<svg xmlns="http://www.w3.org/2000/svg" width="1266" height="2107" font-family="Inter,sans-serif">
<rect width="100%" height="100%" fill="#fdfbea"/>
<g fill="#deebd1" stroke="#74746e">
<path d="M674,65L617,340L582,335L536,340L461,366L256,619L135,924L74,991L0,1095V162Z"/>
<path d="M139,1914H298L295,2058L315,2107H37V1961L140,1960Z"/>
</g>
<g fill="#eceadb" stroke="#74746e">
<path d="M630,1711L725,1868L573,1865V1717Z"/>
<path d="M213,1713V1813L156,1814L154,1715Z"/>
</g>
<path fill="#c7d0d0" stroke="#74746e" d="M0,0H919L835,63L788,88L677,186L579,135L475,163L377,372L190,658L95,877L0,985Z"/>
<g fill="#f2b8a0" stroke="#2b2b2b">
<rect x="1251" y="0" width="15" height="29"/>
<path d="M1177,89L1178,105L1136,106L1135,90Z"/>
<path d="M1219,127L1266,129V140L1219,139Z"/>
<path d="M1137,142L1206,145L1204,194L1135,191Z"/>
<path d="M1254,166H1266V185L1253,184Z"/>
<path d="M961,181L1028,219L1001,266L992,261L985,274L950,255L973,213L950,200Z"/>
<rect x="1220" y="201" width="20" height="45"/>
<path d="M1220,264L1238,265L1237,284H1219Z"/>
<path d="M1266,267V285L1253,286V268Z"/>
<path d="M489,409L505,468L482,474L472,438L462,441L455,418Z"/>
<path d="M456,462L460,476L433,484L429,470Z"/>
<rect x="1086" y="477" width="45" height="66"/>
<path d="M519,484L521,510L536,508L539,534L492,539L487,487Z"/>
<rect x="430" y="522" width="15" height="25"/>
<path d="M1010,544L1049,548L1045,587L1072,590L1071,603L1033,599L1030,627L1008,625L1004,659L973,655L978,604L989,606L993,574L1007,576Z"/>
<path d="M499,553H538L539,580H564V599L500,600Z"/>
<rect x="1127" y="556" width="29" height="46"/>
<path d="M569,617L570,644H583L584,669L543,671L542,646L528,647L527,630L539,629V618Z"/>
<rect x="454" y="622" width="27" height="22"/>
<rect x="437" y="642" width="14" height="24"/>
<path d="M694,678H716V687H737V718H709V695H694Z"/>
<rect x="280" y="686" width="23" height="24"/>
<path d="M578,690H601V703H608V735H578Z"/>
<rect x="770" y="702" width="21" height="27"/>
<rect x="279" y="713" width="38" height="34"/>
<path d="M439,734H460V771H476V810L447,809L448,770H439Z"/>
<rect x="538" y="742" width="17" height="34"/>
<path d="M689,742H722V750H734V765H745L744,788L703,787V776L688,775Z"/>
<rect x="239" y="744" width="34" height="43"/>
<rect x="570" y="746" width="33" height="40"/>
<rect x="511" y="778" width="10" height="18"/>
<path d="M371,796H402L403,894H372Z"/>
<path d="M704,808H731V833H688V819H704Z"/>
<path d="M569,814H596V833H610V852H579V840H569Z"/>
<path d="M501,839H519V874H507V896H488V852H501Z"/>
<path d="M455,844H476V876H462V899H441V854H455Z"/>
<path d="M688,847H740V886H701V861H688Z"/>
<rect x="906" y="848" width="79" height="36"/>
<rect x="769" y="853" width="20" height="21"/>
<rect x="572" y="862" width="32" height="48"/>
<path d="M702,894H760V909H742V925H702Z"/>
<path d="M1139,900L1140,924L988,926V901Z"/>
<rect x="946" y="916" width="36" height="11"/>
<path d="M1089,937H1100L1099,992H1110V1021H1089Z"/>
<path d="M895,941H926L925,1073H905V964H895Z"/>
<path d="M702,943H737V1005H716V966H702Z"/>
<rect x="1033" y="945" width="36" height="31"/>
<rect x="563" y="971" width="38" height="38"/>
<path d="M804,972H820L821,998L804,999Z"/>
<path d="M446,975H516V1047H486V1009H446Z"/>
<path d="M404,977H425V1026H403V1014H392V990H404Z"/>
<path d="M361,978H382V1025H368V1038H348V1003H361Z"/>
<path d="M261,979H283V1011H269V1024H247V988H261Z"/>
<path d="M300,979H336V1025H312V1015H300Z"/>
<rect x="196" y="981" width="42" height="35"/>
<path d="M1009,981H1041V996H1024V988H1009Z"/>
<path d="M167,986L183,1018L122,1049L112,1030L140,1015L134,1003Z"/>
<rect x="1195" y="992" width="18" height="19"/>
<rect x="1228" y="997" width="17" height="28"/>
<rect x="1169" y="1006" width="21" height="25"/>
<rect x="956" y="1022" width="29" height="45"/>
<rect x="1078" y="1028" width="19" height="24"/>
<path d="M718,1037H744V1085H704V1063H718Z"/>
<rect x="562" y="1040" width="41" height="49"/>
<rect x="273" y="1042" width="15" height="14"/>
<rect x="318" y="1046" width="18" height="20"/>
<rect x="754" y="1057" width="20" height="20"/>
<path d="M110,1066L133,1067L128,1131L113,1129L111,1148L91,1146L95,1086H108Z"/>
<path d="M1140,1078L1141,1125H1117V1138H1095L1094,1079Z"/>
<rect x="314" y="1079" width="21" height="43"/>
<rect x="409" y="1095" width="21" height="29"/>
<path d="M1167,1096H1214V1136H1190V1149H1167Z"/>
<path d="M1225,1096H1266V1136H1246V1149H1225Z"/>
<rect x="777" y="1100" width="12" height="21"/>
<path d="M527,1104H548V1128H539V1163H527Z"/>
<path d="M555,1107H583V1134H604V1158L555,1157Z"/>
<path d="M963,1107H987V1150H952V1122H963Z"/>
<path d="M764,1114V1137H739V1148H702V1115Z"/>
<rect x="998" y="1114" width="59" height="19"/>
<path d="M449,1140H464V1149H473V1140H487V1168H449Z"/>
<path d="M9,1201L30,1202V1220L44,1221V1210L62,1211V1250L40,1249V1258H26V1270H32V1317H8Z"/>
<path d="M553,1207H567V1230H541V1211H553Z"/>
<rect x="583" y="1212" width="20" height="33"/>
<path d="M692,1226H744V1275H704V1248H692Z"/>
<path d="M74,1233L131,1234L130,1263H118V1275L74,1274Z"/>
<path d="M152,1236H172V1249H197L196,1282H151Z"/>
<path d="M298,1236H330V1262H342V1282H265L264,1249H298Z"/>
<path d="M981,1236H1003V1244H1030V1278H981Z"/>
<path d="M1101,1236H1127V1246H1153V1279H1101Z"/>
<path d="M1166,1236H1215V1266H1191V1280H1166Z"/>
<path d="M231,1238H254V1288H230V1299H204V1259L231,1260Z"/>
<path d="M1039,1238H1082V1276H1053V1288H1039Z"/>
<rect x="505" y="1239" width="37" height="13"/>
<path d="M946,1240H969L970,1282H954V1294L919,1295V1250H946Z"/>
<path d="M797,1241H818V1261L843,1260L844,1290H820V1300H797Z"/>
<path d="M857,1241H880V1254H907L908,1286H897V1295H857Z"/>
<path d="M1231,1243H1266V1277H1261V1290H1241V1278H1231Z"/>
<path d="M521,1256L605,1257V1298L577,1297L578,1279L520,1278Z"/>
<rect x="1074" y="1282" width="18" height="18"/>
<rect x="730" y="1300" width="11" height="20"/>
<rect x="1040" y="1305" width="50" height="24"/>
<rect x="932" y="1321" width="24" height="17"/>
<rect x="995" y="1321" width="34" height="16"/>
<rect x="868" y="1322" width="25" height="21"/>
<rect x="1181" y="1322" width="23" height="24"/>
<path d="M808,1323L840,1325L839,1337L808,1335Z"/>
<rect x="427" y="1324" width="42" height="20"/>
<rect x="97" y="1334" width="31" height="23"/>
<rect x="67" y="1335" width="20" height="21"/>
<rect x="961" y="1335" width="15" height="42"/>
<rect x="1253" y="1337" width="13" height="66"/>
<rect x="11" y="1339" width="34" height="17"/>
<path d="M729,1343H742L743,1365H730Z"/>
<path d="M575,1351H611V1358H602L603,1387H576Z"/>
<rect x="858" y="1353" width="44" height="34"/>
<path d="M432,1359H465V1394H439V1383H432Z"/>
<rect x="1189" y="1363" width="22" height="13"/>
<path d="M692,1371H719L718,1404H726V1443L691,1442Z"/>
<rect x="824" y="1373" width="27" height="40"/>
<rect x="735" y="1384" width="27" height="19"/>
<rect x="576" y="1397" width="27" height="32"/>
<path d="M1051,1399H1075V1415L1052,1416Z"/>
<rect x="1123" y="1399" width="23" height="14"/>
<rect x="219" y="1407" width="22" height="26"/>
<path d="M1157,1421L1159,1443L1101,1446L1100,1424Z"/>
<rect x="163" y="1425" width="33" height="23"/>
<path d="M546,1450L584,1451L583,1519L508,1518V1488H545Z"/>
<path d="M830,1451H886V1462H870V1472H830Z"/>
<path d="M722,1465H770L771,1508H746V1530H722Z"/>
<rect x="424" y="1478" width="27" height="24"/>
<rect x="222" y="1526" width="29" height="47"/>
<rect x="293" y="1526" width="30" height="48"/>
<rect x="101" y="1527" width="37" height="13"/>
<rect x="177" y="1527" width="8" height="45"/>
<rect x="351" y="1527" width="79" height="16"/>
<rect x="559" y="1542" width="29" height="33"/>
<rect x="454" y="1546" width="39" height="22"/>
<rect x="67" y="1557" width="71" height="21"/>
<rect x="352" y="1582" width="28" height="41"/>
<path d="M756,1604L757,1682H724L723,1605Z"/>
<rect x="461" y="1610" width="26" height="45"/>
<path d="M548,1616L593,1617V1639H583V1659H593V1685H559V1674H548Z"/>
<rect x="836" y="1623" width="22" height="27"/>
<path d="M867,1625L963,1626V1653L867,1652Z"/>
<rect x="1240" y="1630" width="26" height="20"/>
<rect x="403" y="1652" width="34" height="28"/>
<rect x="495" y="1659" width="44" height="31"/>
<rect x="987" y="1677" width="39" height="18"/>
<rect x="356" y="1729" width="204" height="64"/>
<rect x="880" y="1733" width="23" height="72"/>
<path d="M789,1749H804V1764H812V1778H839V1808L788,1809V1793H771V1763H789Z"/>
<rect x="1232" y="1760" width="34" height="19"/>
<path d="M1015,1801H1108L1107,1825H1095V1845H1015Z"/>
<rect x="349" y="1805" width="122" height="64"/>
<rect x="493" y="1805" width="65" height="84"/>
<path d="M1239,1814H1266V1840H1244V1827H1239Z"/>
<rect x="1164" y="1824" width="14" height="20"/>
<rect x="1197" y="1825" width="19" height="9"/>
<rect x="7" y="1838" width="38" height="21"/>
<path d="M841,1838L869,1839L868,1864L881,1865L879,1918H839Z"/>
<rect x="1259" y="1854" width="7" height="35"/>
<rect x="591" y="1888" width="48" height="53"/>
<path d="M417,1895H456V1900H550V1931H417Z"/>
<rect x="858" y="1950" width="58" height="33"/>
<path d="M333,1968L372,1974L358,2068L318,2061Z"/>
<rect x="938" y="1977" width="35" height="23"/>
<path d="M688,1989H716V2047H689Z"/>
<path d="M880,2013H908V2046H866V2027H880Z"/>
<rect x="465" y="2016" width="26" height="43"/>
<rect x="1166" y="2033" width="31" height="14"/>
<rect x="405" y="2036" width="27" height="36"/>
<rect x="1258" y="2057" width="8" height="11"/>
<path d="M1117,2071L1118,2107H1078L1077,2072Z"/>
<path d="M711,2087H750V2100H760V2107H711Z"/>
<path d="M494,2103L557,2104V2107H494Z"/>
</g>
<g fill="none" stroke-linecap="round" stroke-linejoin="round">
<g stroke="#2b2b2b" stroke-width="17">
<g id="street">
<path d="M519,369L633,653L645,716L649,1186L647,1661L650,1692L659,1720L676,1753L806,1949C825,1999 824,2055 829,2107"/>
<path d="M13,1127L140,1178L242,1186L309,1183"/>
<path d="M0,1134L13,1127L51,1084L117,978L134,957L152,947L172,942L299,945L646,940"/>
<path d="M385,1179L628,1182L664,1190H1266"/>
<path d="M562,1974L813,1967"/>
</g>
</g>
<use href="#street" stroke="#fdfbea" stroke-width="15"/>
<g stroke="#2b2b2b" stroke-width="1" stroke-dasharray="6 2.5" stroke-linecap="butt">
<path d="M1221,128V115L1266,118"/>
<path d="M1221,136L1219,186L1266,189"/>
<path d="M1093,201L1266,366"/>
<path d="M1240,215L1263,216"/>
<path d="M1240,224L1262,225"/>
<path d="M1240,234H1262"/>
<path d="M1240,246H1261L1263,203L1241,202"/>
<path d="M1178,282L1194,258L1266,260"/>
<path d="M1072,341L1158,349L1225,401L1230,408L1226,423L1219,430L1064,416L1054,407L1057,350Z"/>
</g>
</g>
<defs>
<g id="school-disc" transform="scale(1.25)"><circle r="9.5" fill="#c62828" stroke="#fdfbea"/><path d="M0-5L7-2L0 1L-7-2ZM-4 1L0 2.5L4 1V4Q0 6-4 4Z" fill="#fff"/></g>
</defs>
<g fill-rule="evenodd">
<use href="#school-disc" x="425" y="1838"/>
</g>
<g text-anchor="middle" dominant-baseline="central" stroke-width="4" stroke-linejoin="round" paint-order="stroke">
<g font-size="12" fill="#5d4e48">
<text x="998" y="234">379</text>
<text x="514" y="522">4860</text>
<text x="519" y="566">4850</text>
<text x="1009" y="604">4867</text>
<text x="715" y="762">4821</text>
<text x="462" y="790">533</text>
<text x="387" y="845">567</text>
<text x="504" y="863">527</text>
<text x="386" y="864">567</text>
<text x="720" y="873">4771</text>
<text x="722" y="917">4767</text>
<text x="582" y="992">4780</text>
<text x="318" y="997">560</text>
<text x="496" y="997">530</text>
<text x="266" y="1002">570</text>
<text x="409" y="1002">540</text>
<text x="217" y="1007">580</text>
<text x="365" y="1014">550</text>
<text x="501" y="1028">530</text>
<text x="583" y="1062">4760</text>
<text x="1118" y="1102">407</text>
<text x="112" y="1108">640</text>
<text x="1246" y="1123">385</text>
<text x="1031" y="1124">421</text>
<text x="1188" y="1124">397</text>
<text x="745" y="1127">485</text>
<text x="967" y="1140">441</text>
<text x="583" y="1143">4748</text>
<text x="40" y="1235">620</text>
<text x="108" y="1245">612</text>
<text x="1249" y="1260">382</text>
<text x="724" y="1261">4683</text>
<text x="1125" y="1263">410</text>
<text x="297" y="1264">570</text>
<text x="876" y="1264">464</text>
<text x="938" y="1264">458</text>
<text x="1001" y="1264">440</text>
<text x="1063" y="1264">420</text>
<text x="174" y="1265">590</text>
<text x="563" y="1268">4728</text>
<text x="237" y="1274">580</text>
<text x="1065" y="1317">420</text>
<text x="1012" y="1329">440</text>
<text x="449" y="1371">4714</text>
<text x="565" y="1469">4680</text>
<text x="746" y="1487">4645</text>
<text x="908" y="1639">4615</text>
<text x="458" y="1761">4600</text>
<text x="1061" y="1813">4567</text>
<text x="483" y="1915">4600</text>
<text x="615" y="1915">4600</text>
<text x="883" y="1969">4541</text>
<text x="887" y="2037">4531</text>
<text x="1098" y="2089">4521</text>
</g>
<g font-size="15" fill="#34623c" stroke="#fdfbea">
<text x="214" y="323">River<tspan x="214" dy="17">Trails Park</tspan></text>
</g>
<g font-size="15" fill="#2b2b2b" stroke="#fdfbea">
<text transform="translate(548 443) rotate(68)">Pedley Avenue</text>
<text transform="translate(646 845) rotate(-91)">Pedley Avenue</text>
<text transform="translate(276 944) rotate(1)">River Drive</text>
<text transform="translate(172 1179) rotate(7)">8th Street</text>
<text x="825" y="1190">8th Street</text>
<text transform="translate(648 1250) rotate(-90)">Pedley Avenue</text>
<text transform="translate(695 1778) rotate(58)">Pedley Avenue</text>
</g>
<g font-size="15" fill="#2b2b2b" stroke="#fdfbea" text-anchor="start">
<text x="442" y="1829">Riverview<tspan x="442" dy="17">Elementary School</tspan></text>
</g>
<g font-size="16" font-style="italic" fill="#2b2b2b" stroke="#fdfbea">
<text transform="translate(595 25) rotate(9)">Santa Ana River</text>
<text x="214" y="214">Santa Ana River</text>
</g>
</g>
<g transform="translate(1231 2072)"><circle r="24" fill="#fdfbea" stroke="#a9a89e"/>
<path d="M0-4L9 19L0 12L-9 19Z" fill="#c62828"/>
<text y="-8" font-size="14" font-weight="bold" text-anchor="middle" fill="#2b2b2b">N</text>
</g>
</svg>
-- -- --
WHAT THIS TASK INVOLVES: Wherever a line in the entries holds "linejoin", copy that line.

OUTPUT:
<g fill="none" stroke-linecap="round" stroke-linejoin="round">
<g text-anchor="middle" dominant-baseline="central" stroke-width="4" stroke-linejoin="round" paint-order="stroke">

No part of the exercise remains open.